### 課題 A:
下の『逃げ恥』についての対談で、みくりが考え出した契約結婚を平匡がすんなり受け入れたのはなぜだとされているか。一〜三文で説明せよ。
### 課題 B:
下の『逃げ恥』についての対談をもとに、次の問いに答えよ。
(i) みくりと平匡の共通点として挙げられている性格は何か。
(ii) ドラマ前半のすったもんだは、要するにどういうことだとされているか。
(iii) 田中が『逃げ恥』の主たるプロットだと述べているのは何か。
### 課題 C:
下の『逃げ恥』についての対談を、最後の発言の続きから書き進めよ。

### 検討用本文:
▶

田中「まずざっと言うね。確認を兼ねて」
小林「どうぞどうぞ」
田中「みくりと平匡の共通点というのは、形は違えど、どちらもとても理性的で論理的、かつ合理性を追求する性格だよね? 堅苦しいくらい」
小林「そこはわかります」
田中「雇用形態を取った契約結婚という、常識やモラルからはあり得ない契約システムをみくりが考え出し、平匡がすんなり受け入れたというのは、つまり、二人が理性や論理性、合理性を何よりも尊重する性格からなわけですよ」
小林「感情よりもね。普通の人間なら、好きでもない相手と生活して、世間に夫婦だって公表するなんて、常識やモラルの問題だけじゃなく、感情的にも受け入れられないアイデアですからね」
田中「で、その合理性から出たアイデアが現実にぶつかって、右往左往することになる。だよね?」
小林「ドラマ前半のすったもんだは、要するに、そういうことですよね」
田中「で、二人ともずっと自らの感情を押し殺してきた人間なわけですよ。どんな不条理な現実にぶつかっても、理性で自分自身を納得させ続けてきた」
小林「わかります。二人ともすぐに論理や理性で自分の感情を押さえつけようとしちゃう」
田中「それがどうにも健気でしょ? チャーミングでしょ?」
小林「まあね」
田中「泣いちゃうでしょ?」
小林「まあね」
田中「で、そんな共通点を持ってる二人が、理性や論理では律することの出来ない恋愛という感情に翻弄されることで成長する、それこそが『逃げ恥』の主たるプロットなんですよ」
小林「一気に説明しましたね」
田中「ただ、そもそも感情とか、欲望というのは、生きる上ではもっとも厄介なものなわけじゃん」

◀

### データセット記録:

▶

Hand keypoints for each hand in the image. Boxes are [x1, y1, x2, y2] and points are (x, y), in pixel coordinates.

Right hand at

◀
▶

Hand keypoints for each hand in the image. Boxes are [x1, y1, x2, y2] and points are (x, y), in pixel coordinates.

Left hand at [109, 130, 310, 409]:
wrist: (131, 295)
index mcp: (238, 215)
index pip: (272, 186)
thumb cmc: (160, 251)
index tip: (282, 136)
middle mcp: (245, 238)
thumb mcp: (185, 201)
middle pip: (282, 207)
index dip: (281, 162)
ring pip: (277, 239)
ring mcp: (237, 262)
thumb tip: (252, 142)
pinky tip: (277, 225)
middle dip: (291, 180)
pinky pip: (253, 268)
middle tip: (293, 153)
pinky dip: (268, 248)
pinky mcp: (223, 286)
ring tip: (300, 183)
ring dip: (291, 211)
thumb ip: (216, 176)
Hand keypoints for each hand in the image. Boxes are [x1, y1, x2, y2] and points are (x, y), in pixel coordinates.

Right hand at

◀

### 解答 A:
雇用形態を取った契約結婚は、常識やモラルからはあり得ない契約システムである。それでも平匡がすんなり受け入れたのは、みくりと平匡の二人が、理性や論理性、合理性を何よりも尊重する性格だからだとされている。

### 解答 B:
(i) 形は違えど、どちらもとても理性的で論理的、かつ合理性を追求する性格。堅苦しいくらいだとされている。
(ii) 合理性から出たアイデアが現実にぶつかって、右往左往すること。
(iii) 理性や論理性を尊重するという共通点を持つ二人が、理性や論理では律することの出来ない恋愛という感情に翻弄されることで成長すること。

### 解答 C:
小林「まあ、そうですね。それが世の中をややこしくもしてるわけだし」
田中「今年2016年のアメリカ大統領選にしたって、倫理や思想、アイデアの対決ではなく、感情や欲望の対決になっちゃったわけでしょ。特に最後は」
小林「まあ、今も昔も、世の中全体が感情と欲望に左右されているってことの一端を表象してはいますよね」
田中「で、例えば、石田ゆり子が演じる土屋百合は、40代のキャリア未婚女性だよね。彼女って、恋愛感情を自分自身のアイデンティティを揺るがしたり、ともすれば、邪魔をする、煩わしいものとして意識してるでしょ」
小林「ですね。まあ、原因は世間にはろくなオトコがいないからなんだけど」
田中「と同時に、彼女がそう決めつけてしまってる」
小林「で、恋愛の問題から目を反らそうとしてる、と」
田中「平匡の場合も、恋愛感情に対しては、彼が何よりも大切にしている合理的で平穏な日常を脅かす煩わしい現象だと位置づけている。そこは百合ちゃんと同じだよね?」
小林「わかります。彼の場合、百合ちゃんとは逆で、自分自身に性的な魅力を見出せないっていうのが原因ではありますが」
田中「だからこそ、積極的に恋愛からも結婚からも遠ざかろうとして、ずっと生きてきた。自分自身の心の平安を保証する、孤独だけど合理的な生活を追求するために」
小林「偏見かもしれないけど、ちょっとエンジニアっぽい発想ですよね。でも、論理的な考え方ですよね」
田中「つまり、平匡の合理性というのは、社会が無言のうちに強要する『恋愛/結婚=幸福』っていう不条理な考え方から自分を切り離して、逃げ込む場所だっていうこと」
小林「なるほどなるほど。でも、同時に、誰かに必要とされたい、愛されたい、と猛烈に感じているんだけど、その感情を押し殺している」
田中「でも、みくりの合理性はまた別なのよ」
小林「というと?」
田中「平匡の合理性というのは、かなりカリカチュアライズされてはいるけれども、わりと共有される感覚じゃん」
小林「まあ、ありがちなオタクっていうか」
田中「でも、その切実さっていうのは、確実に彼のチャームでしょ?」
小林「まあ、そうですね。それこそが『逃げ恥』の魅力の中心なんだろうし」
田中「それに対し、みくりの行動原理というのは、かなり素っ頓狂でしょ。普通の人間からは理解しがたい。すぐに突拍子もないことを考えたり、行動したりする。だよね?」
小林「そもそも自分の雇用の問題を解決するために、契約結婚なんてアイデアを考え出す時点で、間違いなく素っ頓狂ですよね。発想としてはあまりに飛躍しすぎてるっていうか」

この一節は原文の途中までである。